I have already hinted this unbending intellectual alacrity of our author. His sport is serious--his humor is earnest. He stands like a sentinel. His look and manner and habit of thought cry "Who goes there?" and if he does not hear the countersign, he brings the intruder to a halt. It is for this surprising fidelity and integrity that his influence has been so deep and sure and permanent upon the intellectual life of the young men of New England; and of old England, too, where, in Manchester, there were regular weekly meetings at which his works were read. What he said long ago in his preface to the American edition of Carlyle's _Miscellanies_, that they were papers which had spoken to the young men of the time "with an emphasis that hindered them from sleep", is strikingly true of his own writings. His first slim, anonymous duodecimo, _Nature_, was as fair and fascinating to the royal young minds who met it in the course of their reading, as Egeria to Numa wandering in the grove. The essays, orations, and poems followed, developing and elaborating the same spiritual and heroic philosophy, applying it to life, history, and literature, with a vigor and richness so supreme that not only do many account him our truest philosopher, but others acknowledge him as our most characteristic poet.
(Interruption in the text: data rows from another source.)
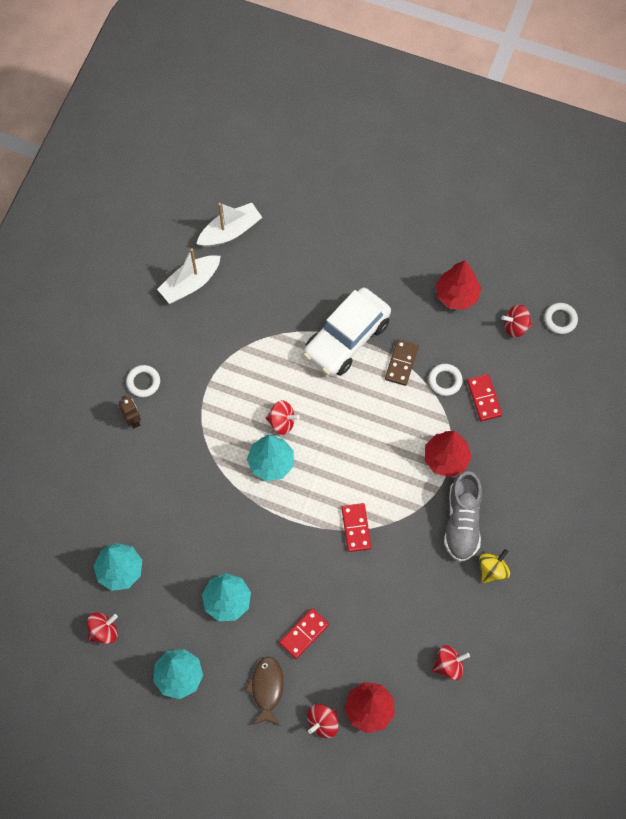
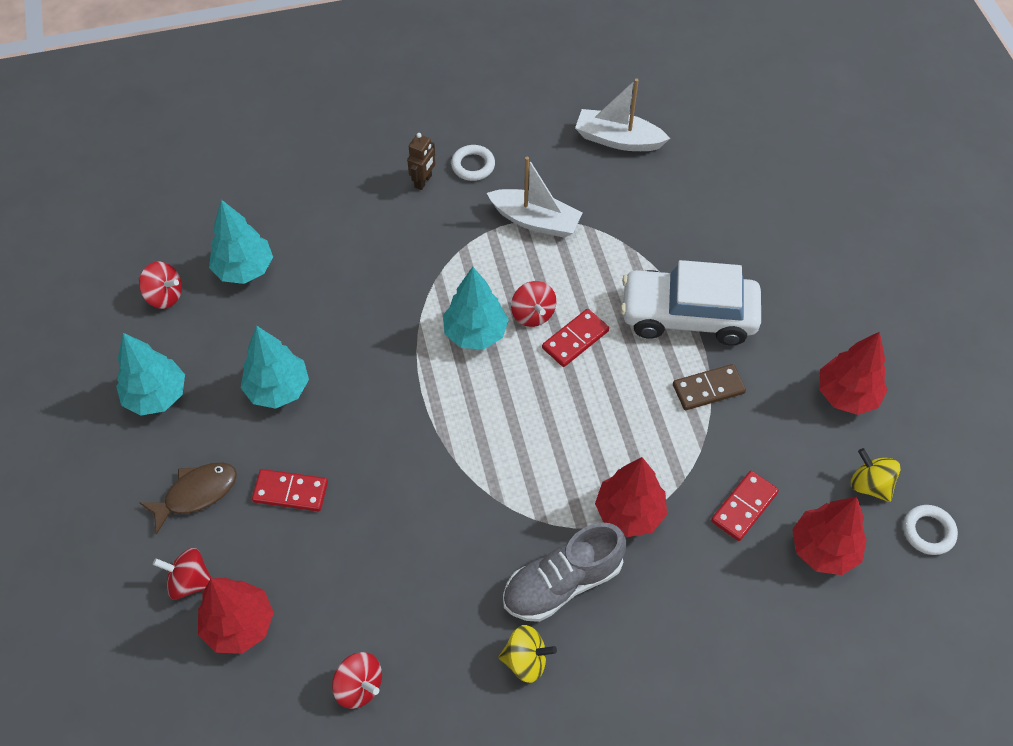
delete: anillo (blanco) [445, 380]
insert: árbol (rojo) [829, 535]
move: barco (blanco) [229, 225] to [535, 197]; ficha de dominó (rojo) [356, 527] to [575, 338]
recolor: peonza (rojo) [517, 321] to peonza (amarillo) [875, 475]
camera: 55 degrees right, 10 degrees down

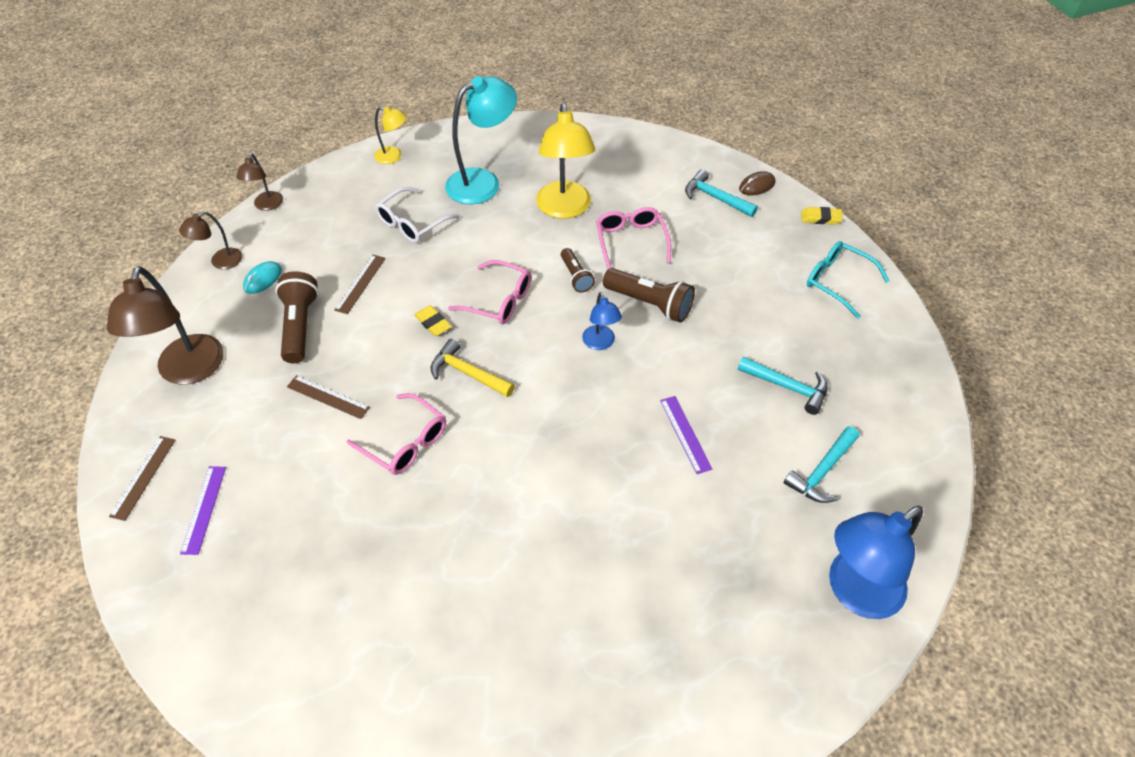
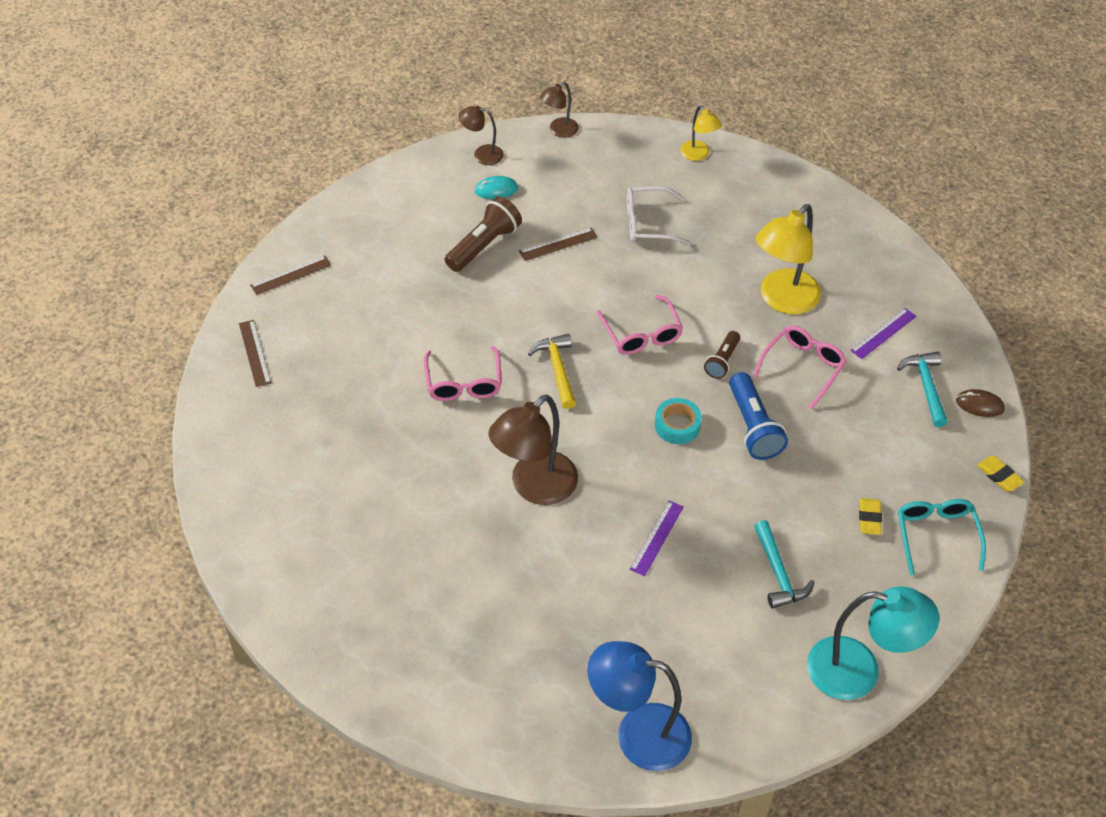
delete: martillo (turquesa) [821, 464]
move: lámpara (marrón) [165, 325] to [533, 450]; regla (morado) [203, 510] to [883, 333]; regla (marrón) [328, 397] to [255, 353]; goma de borrar (amarillo) [433, 320] to [870, 516]; lámpara (turquesa) [481, 140] to [873, 643]
replace: lámpara (azul) [602, 321] to cinta adhesiva (turquesa) [678, 421]
recolor: lámpara de mano (marrón) [649, 295] to lámpara de mano (azul) [758, 416]
camera: 45 degrees right, 0 degrees up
It would be a curious inquiry how much and what kind of influence the placid scenery of Concord has exercised upon his mind. "I chide society, I embrace solitude," he says; "and yet I am not so ungrateful as not to see the wise, the lovely, and the noble-minded, as from time to time they pass my gate." It is not difficult to understand his fondness for the spot. He has been always familiar with it, always more or less a resident of the village. Born in Boston upon the spot where the Chauncey Place Church now stands, part of his youth was passed in the Old Manse, which was built by his grandfather and in which his father was born; and there he wrote _Nature_. From the magnificent admiration of ancestral England he was glad to return two years since to quiet Concord and to acres which will not yield a single arrowhead. The Swiss sigh for their mountains; but the Nubians, also, pine for their desert plains. Those who are born by the sea long annually to return and to rest their eyes upon its living horizon. Is it because the earliest impressions, made when the mind is most plastic, are most durable? or because youth is that golden age bounding the confines of memory and floating forever--an alluring mirage as we recede farther from it?
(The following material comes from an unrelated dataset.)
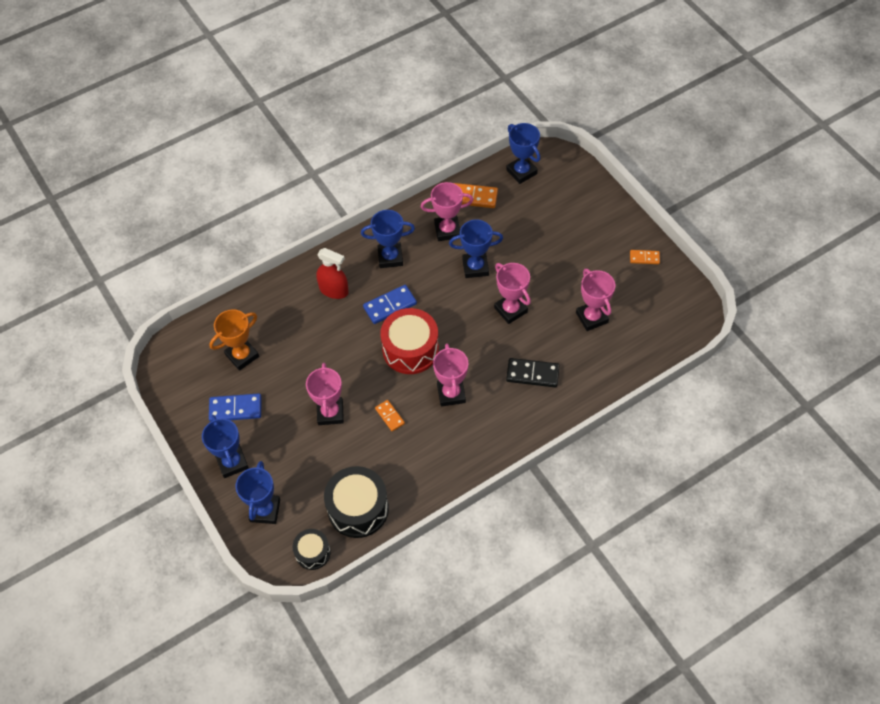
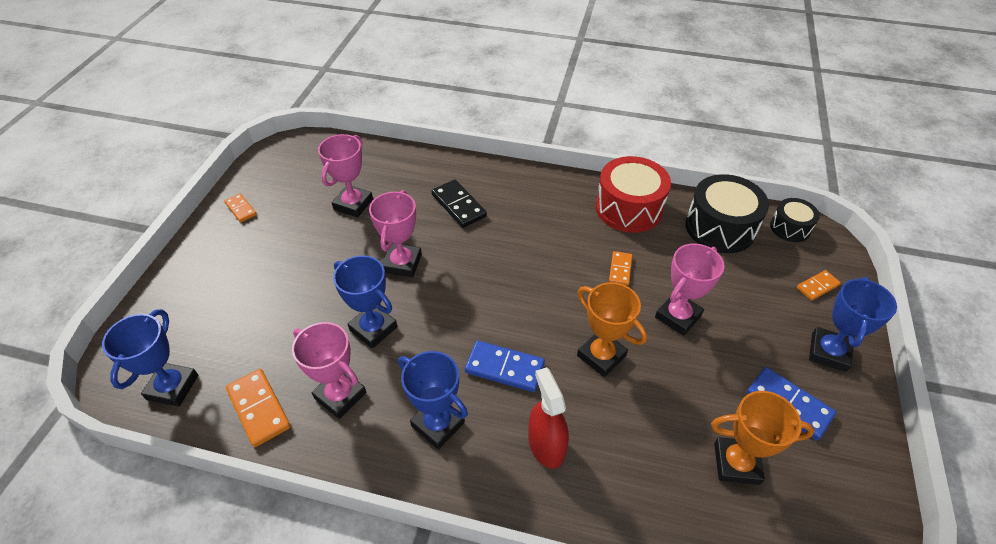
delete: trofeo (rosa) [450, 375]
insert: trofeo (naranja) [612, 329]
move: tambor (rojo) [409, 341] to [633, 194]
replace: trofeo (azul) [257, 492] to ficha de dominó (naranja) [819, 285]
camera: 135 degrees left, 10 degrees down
The imagination of the man who roams the solitary pastures of Concord, or floats, dreaming, down its river, will easily see its landscape upon Emerson's pages. "That country is fairest," he says, "which is inhabited by the noblest minds". And although that idler upon the river may have leaned over the Mediterranean from Genoese and Neapolitan villas, or have glanced down the steep green valley of Sicilian Enna, seeking "herself the fairest flower", or walked the shores where Cleopatra and Helen walked, yet the charm of a landscape which is felt rather than seen will be imperishable. "Travelling is a fool's paradise," says Emerson. But he passed its gates to learn that lesson. His writings, however, have no imported air. If there be something Oriental in his philosophy and tropical in his imagination, they have yet the strong flavor of his mother earth--the underived sweetness of the open Concord sky, and the spacious breadth of the Concord horizon.